Is it? It seems like it's just acknowledging a objectively true reality. In the US getting sued for failed human medical intervention is common and costly. Courts (and juries I'm sure) don't look on animal lives with the same value as they do human lives. You might have a different value system, but the article isn't talking about your moral system, it's talking about objective reality.
But, like they said, it's talking about the legal reality and not the moral reality. I find it hard to see how that could be either factually or morally wrong.
This is the entire ethical basis of animal testing, except in this case, they’re at risk of actually helping the animals they’re testing.
Compare that to e.g. malaria trials where they buy mice, infect them with malaria, and then see if the malaria responds.
I’m a vegetarian because once I made the leap that animals probably have an internal experience, torturing and slaughtering them so my mouth can feel a certain way strikes me as not personally justifiable. How much worse is that? Should I go around calling everyone a monster? Hardly.
Animal testing at least has some meaningful rationale, and testing treatments for diseases animals actually have seems solidly in the realm of ethically justifiable
I don't want to sound callous, but... they're cats. Not humans. How do you think all the medicines at your vet's office were originally tested?

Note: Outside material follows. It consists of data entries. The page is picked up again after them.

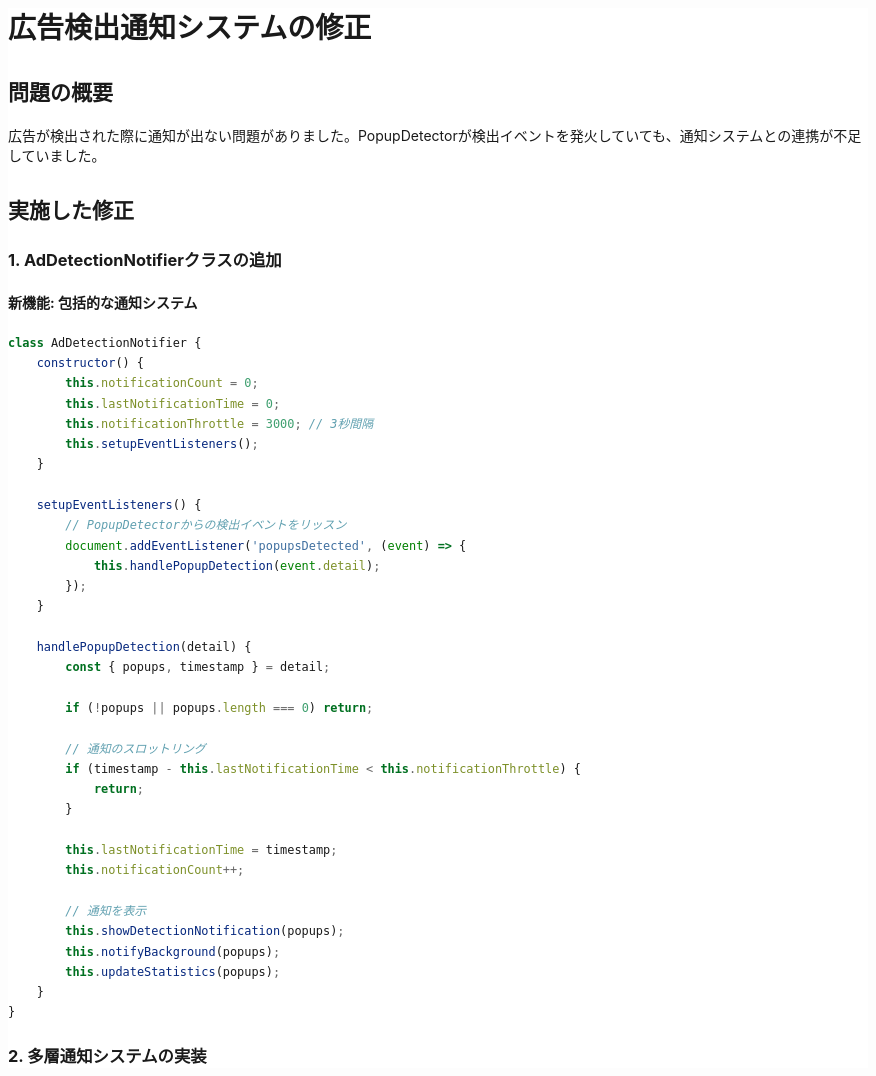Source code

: # 広告検出通知システムの修正

## 問題の概要

広告が検出された際に通知が出ない問題がありました。PopupDetectorが検出イベントを発火していても、通知システムとの連携が不足していました。

## 実施した修正

### 1. **AdDetectionNotifierクラスの追加**

#### 新機能: 包括的な通知システム
```javascript
class AdDetectionNotifier {
    constructor() {
        this.notificationCount = 0;
        this.lastNotificationTime = 0;
        this.notificationThrottle = 3000; // 3秒間隔
        this.setupEventListeners();
    }

    setupEventListeners() {
        // PopupDetectorからの検出イベントをリッスン
        document.addEventListener('popupsDetected', (event) => {
            this.handlePopupDetection(event.detail);
        });
    }

    handlePopupDetection(detail) {
        const { popups, timestamp } = detail;
        
        if (!popups || popups.length === 0) return;

        // 通知のスロットリング
        if (timestamp - this.lastNotificationTime < this.notificationThrottle) {
            return;
        }

        this.lastNotificationTime = timestamp;
        this.notificationCount++;

        // 通知を表示
        this.showDetectionNotification(popups);
        this.notifyBackground(popups);
        this.updateStatistics(popups);
    }
}
```

### 2. **多層通知システムの実装**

Animal models are used in biomedical research all the time, and yet they account for a tiny fraction of the animals we kill for arguably less useful purposes (meat production). Provided steps are taken to minimize any unnecessary suffering (which should be relatively minimal in a drug trial), I find conducting research on animal models far more justifiable than even just eating meat - there's an alternative to the latter (vegetarianism), there aren't good alternatives to the former.